EXTRACTED DATA:
════
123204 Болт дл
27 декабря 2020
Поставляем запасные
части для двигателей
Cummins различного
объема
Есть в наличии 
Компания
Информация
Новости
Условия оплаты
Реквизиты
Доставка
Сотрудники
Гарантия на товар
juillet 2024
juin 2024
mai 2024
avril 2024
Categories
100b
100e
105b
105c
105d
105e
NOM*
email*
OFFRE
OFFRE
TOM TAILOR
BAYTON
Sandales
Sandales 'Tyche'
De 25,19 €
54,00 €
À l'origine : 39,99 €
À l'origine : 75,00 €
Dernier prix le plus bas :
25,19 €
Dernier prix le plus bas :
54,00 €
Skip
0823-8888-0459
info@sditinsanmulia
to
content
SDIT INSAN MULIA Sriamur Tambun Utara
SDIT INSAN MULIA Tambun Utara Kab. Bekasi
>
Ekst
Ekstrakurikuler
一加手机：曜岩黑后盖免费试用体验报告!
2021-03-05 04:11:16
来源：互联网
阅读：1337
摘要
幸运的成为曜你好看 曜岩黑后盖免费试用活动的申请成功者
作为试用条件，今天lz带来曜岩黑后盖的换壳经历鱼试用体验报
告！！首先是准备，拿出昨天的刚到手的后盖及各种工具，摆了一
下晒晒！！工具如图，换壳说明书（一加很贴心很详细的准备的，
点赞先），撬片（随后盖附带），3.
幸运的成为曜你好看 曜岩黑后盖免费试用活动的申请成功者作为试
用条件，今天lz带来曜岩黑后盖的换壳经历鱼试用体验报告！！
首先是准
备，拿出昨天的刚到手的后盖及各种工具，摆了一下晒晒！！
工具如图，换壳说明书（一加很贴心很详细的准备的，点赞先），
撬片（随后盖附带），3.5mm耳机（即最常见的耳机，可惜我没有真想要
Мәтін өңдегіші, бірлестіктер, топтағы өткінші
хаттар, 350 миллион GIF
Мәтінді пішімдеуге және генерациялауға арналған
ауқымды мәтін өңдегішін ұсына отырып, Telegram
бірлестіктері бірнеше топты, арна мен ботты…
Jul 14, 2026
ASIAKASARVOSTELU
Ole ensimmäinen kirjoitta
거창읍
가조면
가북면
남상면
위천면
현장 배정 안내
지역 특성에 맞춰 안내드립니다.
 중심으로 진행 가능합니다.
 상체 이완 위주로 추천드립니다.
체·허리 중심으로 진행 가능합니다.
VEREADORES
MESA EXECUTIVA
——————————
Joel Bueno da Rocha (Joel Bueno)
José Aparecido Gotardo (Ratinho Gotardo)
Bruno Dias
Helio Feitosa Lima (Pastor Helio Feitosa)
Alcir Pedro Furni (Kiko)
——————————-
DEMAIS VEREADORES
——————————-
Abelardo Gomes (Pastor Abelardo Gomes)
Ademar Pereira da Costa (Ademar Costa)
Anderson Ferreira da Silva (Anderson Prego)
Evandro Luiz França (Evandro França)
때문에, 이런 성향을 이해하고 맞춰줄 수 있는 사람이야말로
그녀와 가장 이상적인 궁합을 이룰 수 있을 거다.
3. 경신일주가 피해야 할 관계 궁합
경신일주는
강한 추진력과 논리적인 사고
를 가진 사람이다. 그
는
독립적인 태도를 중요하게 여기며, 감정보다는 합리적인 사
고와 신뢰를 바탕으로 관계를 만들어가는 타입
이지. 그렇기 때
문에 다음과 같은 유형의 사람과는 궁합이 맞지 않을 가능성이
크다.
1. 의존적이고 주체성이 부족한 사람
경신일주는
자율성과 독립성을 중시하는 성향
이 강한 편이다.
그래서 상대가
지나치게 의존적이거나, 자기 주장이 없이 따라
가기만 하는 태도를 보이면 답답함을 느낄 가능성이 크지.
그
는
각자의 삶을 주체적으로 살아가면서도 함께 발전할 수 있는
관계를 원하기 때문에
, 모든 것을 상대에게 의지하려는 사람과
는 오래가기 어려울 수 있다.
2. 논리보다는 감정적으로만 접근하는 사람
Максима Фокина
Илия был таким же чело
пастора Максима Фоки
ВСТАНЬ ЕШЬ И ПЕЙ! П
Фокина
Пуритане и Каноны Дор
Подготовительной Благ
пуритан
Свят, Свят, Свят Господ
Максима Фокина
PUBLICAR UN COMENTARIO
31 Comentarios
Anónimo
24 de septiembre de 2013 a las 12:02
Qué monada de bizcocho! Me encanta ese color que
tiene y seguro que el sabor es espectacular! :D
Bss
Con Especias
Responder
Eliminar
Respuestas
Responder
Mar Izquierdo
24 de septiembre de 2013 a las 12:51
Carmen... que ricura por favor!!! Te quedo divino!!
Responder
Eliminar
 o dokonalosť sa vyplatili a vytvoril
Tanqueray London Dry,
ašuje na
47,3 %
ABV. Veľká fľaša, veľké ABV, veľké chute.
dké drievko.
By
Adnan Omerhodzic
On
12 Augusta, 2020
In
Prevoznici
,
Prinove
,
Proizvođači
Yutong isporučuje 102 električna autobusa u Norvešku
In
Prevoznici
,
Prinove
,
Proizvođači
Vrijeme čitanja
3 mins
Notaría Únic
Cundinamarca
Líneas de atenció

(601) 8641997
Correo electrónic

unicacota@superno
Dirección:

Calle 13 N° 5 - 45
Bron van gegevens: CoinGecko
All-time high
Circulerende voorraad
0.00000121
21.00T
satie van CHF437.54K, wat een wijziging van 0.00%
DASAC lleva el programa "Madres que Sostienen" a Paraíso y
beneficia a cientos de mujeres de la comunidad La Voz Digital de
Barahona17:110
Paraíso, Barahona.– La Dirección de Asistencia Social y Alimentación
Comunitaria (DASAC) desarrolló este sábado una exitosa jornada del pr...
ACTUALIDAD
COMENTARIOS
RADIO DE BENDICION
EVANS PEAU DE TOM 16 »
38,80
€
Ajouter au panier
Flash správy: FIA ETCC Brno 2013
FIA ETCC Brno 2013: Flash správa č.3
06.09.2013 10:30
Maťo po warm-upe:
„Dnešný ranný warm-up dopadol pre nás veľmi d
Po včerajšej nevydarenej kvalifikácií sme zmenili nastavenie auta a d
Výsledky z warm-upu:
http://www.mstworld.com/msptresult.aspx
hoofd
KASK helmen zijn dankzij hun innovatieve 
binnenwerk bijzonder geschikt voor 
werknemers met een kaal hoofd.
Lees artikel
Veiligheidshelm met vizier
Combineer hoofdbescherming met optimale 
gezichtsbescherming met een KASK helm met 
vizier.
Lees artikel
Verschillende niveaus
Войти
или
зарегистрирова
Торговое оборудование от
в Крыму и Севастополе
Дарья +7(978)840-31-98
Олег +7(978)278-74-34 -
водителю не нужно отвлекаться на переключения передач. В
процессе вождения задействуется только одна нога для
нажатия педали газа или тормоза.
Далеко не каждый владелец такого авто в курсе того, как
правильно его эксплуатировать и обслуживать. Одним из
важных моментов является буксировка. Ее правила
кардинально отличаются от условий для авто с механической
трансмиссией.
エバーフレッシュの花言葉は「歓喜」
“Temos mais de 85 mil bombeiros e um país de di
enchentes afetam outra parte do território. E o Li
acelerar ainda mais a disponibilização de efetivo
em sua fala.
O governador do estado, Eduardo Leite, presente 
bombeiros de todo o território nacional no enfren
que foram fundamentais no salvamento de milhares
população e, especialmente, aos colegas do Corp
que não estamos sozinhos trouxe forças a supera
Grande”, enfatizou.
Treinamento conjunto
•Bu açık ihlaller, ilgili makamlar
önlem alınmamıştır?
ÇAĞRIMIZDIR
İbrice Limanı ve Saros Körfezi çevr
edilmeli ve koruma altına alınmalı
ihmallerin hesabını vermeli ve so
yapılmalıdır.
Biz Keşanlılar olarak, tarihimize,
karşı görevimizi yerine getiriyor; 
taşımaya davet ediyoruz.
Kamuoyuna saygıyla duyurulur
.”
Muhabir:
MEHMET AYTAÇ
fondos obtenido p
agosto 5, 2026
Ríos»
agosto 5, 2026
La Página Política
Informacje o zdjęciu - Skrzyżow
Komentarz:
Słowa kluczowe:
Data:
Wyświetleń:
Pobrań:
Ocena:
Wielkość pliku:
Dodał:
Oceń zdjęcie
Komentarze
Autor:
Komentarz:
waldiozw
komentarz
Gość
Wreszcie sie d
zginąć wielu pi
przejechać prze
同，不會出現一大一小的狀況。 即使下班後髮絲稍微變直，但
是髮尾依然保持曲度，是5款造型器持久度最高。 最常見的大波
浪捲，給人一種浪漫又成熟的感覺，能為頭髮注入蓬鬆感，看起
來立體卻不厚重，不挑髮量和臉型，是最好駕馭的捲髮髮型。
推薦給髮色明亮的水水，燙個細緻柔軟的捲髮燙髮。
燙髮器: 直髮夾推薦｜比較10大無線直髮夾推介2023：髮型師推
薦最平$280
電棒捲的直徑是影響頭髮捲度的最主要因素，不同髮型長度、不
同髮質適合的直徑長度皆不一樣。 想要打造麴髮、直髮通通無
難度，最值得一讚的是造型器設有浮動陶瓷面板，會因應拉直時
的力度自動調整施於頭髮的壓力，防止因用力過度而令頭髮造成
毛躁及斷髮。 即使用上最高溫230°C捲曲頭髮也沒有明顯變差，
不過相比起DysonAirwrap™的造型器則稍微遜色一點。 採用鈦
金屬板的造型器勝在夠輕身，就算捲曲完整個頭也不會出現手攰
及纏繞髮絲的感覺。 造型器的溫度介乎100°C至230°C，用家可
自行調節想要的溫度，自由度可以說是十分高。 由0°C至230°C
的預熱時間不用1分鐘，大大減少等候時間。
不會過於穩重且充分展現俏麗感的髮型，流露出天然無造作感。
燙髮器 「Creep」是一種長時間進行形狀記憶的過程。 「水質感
════
ASSIGNED TASK: Each line that holds the word "ETCC" should be extracted from the records.

ANSWER SPACE:
Flash správy: FIA ETCC Brno 2013
FIA ETCC Brno 2013: Flash správa č.3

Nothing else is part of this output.